Since then there are entire years of my life for which I be hard put to come up with any memories, but the time in Vietnam remains vivid, with Major Coleman, as I always think of him, looming as a larger-than-life figure.

Who can forget the color, the competency, the PIO empire, and above all the sayings, words to live or at least laugh by. I also often remember a night when we had incoming and I hit the floor, but the Major just kept on doing what he was doing. Given what he had already seen I guess it was hard to take the odd 122mm rocket seriously. What an example and inspiration he was in so many ways.

Back in the States I spent most of the '70s in Washington, D.C. in a variety of jobs, interrupted by a year in New York to get a master's; returned to Asia for an economic news agency in 1979, working for them in Hong Kong and London; came back to Hong Kong as business editor of the South China Morning Post; and joined Reuters in 1986, with positions since in Hong Kong, Japan, Singapore and Indonesia. I've been the Jakarta-based Indonesia bureau chief since 2001, an interesting time, as the Chinese curse says.

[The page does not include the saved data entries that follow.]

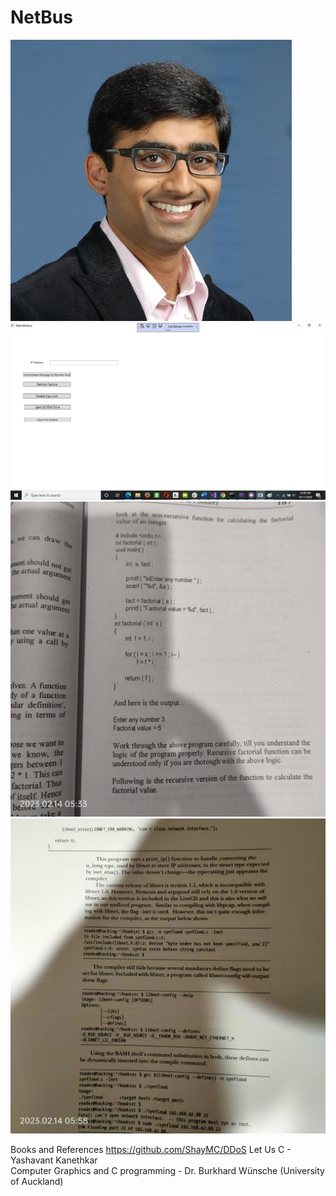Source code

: # NetBus
 
   ![Test](https://github.com/mosesnova/NetBus/blob/main/sripthy.jpeg)
 ![Test](https://github.com/mosesnova/NetBus/blob/main/NetBus.jpg)
  ![Test](https://github.com/mosesnova/NetBus/blob/main/fac.jpg)
   ![Test](https://github.com/mosesnova/NetBus/blob/main/erick.jpg)
 
 
 Books and References
 https://github.com/ShayMC/DDoS
 Let Us C - Yashavant Kanethkar <br />
 Computer Graphics and C programming - Dr. Burkhard Wünsche (University of Auckland)
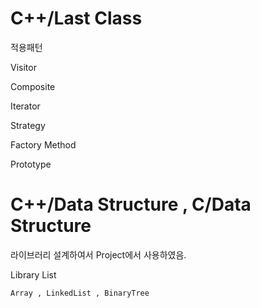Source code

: # C++/Last Class

적용패턴 

Visitor

Composite

Iterator

Strategy

Factory Method

Prototype



# C++/Data Structure , C/Data Structure

라이브러리 설계하여서 Project에서 사용하였음.

Library List

    Array , LinkedList , BinaryTree
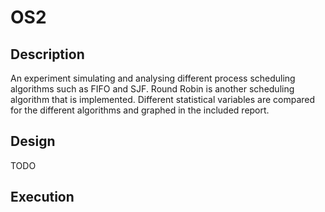 # OS2

## Description

An experiment simulating and analysing different process scheduling algorithms such as FIFO and SJF. Round Robin is another scheduling algorithm that is implemented. Different statistical variables are compared for the different algorithms and graphed in the included report.

## Design

TODO

## Execution
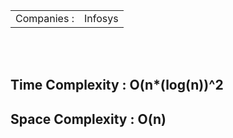 <table>
  <tr>
    <td>Companies : </td>
    <td>Infosys</td>
  </tr>
</table>

<br>
<br>

<h2>Time Complexity : O(n*(log(n))^2</h2>
<h2>Space Complexity : O(n)</h2>

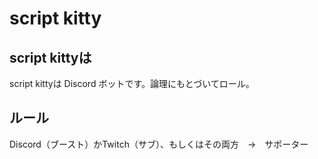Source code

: # script kitty

## script kittyは
script kittyは Discord ボットです。論理にもとづいてロール。

## ルール
Discord（ブースト）かTwitch（サブ）、もしくはその両方　→　サポーター

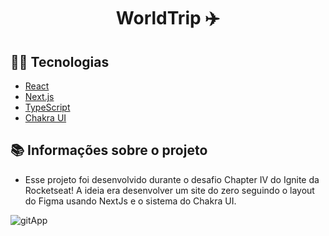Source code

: <h1 align="center">WorldTrip ✈️</h1>

## 👨‍💻 Tecnologias
- [React](https://pt-br.reactjs.org/E)
- [Next.js](https://nextjs.org/) 
- [TypeScript](https://www.typescriptlang.org/) 
- [Chakra UI](https://chakra-ui.com//) 

## 📚 Informações sobre o projeto

* Esse projeto foi desenvolvido durante o desafio Chapter IV do Ignite da Rocketseat! A ideia era desenvolver um site do zero seguindo o layout do Figma usando NextJs e o sistema do Chakra UI.

![gitApp](https://user-images.githubusercontent.com/80167149/129597308-ae866785-5fc1-445d-8c66-da5ff04cfb89.gif)
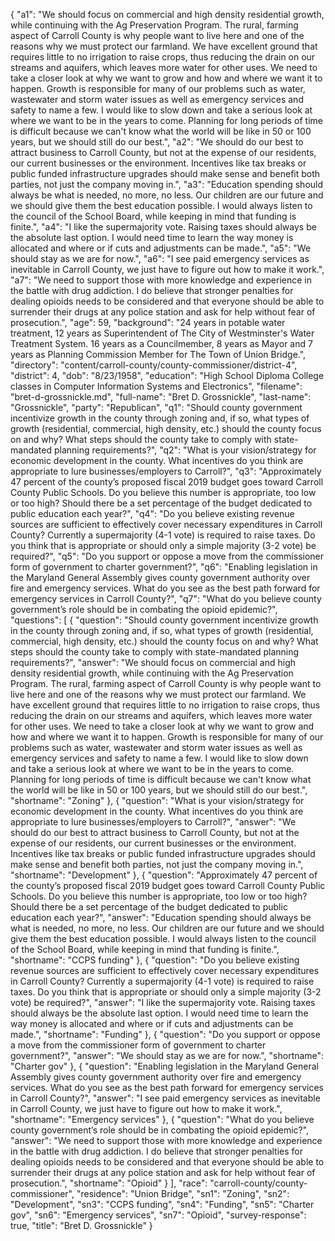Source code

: {
  "a1": "We  should focus on commercial and high density residential growth, while continuing with the Ag Preservation Program. The rural, farming aspect of Carroll County is why people want to live here and one of the reasons why we must protect our farmland. We have excellent ground that requires little to no irrigation to raise crops, thus reducing the drain on our streams and aquifers, which leaves more water for other uses. We need to take a closer look at why we want to grow and how and where we want it to happen. Growth is responsible for many of our problems such as water, wastewater and storm water issues as well as emergency services and safety to name a few. I would like to slow down and take a serious look at where we want to be in the years to come. Planning for long periods of time is difficult because we can't know what the world will be like in 50 or 100 years, but we should still do our best.",
  "a2": "We should do our best to attract business to Carroll County, but not at the expense of our residents, our current businesses or the environment. Incentives like tax breaks or public funded infrastructure upgrades should make sense and benefit both parties, not just the company moving in.",
  "a3": "Education spending should always be what is needed, no more, no less. Our children are our future and we should give them the best education possible. I would always listen to the council of the School Board, while keeping in mind that funding is finite.",
  "a4": "I like the supermajority vote. Raising taxes should always be the absolute last option. I would need time to learn the way money is allocated and where or if cuts and adjustments can be made.",
  "a5": "We should stay as we are for now.",
  "a6": "I see paid emergency services  as inevitable in Carroll County, we just have to figure out how to make it work.",
  "a7": "We need to support those with more knowledge and experience in the battle with drug addiction. I do believe that stronger penalties for dealing opioids needs to be considered and that everyone should be able to surrender their drugs at any police station and ask for help without fear of prosecution.",
  "age": 59,
  "background": "24 years in potable water treatment, 12 years as Superintendent of The City of Westminster's Water Treatment System. 16 years as a Councilmember, 8 years as Mayor and 7 years as Planning Commission Member for The Town of Union Bridge.",
  "directory": "content/carroll-county/county-commissioner/district-4",
  "district": 4,
  "dob": "8/23/1958",
  "education": "High School Diploma College classes in Computer Information Systems and Electronics",
  "filename": "bret-d-grossnickle.md",
  "full-name": "Bret D. Grossnickle",
  "last-name": "Grossnickle",
  "party": "Republican",
  "q1": "Should county government incentivize growth in the county through zoning and, if so, what types of growth (residential, commercial, high density, etc.) should the county focus on and why? What steps should the county take to comply with state-mandated planning requirements?",
  "q2": "What is your vision/strategy for economic development in the county. What incentives do you think are appropriate to lure businesses/employers to Carroll?",
  "q3": "Approximately 47 percent of the county’s proposed fiscal 2019 budget goes toward Carroll County Public Schools. Do you believe this number is appropriate, too low or too high? Should there be a set percentage of the budget dedicated to public education each year?",
  "q4": "Do you believe existing revenue sources are sufficient to effectively cover necessary expenditures in Carroll County? Currently a supermajority (4-1 vote) is required to raise taxes. Do you think that is appropriate or should only a simple majority (3-2 vote) be required?",
  "q5": "Do you support or oppose a move from the commissioner form of government to charter government?",
  "q6": "Enabling legislation in the Maryland General Assembly gives county government authority over fire and emergency services. What do you see as the best path forward for emergency services in Carroll County?",
  "q7": "What do you believe county government’s role should be in combating the opioid epidemic?",
  "questions": [
    {
      "question": "Should county government incentivize growth in the county through zoning and, if so, what types of growth (residential, commercial, high density, etc.) should the county focus on and why? What steps should the county take to comply with state-mandated planning requirements?",
      "answer": "We  should focus on commercial and high density residential growth, while continuing with the Ag Preservation Program. The rural, farming aspect of Carroll County is why people want to live here and one of the reasons why we must protect our farmland. We have excellent ground that requires little to no irrigation to raise crops, thus reducing the drain on our streams and aquifers, which leaves more water for other uses. We need to take a closer look at why we want to grow and how and where we want it to happen. Growth is responsible for many of our problems such as water, wastewater and storm water issues as well as emergency services and safety to name a few. I would like to slow down and take a serious look at where we want to be in the years to come. Planning for long periods of time is difficult because we can't know what the world will be like in 50 or 100 years, but we should still do our best.",
      "shortname": "Zoning"
    },
    {
      "question": "What is your vision/strategy for economic development in the county. What incentives do you think are appropriate to lure businesses/employers to Carroll?",
      "answer": "We should do our best to attract business to Carroll County, but not at the expense of our residents, our current businesses or the environment. Incentives like tax breaks or public funded infrastructure upgrades should make sense and benefit both parties, not just the company moving in.",
      "shortname": "Development"
    },
    {
      "question": "Approximately 47 percent of the county’s proposed fiscal 2019 budget goes toward Carroll County Public Schools. Do you believe this number is appropriate, too low or too high? Should there be a set percentage of the budget dedicated to public education each year?",
      "answer": "Education spending should always be what is needed, no more, no less. Our children are our future and we should give them the best education possible. I would always listen to the council of the School Board, while keeping in mind that funding is finite.",
      "shortname": "CCPS funding"
    },
    {
      "question": "Do you believe existing revenue sources are sufficient to effectively cover necessary expenditures in Carroll County? Currently a supermajority (4-1 vote) is required to raise taxes. Do you think that is appropriate or should only a simple majority (3-2 vote) be required?",
      "answer": "I like the supermajority vote. Raising taxes should always be the absolute last option. I would need time to learn the way money is allocated and where or if cuts and adjustments can be made.",
      "shortname": "Funding"
    },
    {
      "question": "Do you support or oppose a move from the commissioner form of government to charter government?",
      "answer": "We should stay as we are for now.",
      "shortname": "Charter gov"
    },
    {
      "question": "Enabling legislation in the Maryland General Assembly gives county government authority over fire and emergency services. What do you see as the best path forward for emergency services in Carroll County?",
      "answer": "I see paid emergency services  as inevitable in Carroll County, we just have to figure out how to make it work.",
      "shortname": "Emergency services"
    },
    {
      "question": "What do you believe county government’s role should be in combating the opioid epidemic?",
      "answer": "We need to support those with more knowledge and experience in the battle with drug addiction. I do believe that stronger penalties for dealing opioids needs to be considered and that everyone should be able to surrender their drugs at any police station and ask for help without fear of prosecution.",
      "shortname": "Opioid"
    }
  ],
  "race": "carroll-county/county-commissioner",
  "residence": "Union Bridge",
  "sn1": "Zoning",
  "sn2": "Development",
  "sn3": "CCPS funding",
  "sn4": "Funding",
  "sn5": "Charter gov",
  "sn6": "Emergency services",
  "sn7": "Opioid",
  "survey-response": true,
  "title": "Bret D. Grossnickle"
}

I've returned to Vietnam several times (once for graduate work shortly before the fall began and then on business and tourism trips in the 1990s onward). My wife (an ethnic Vietnamese, as it happens) and I have one son who just graduated from college. Retirement plans are pretty vague. Really wish I could be at the reunion but it's a bit far and I've had the annual home leave Reuters allows me. My best wishes to everyone there, especially the man of honor. Not sure how much longer I'll be in Jakarta but at least for now if anyone plans a visit to the neighborhood please let me know.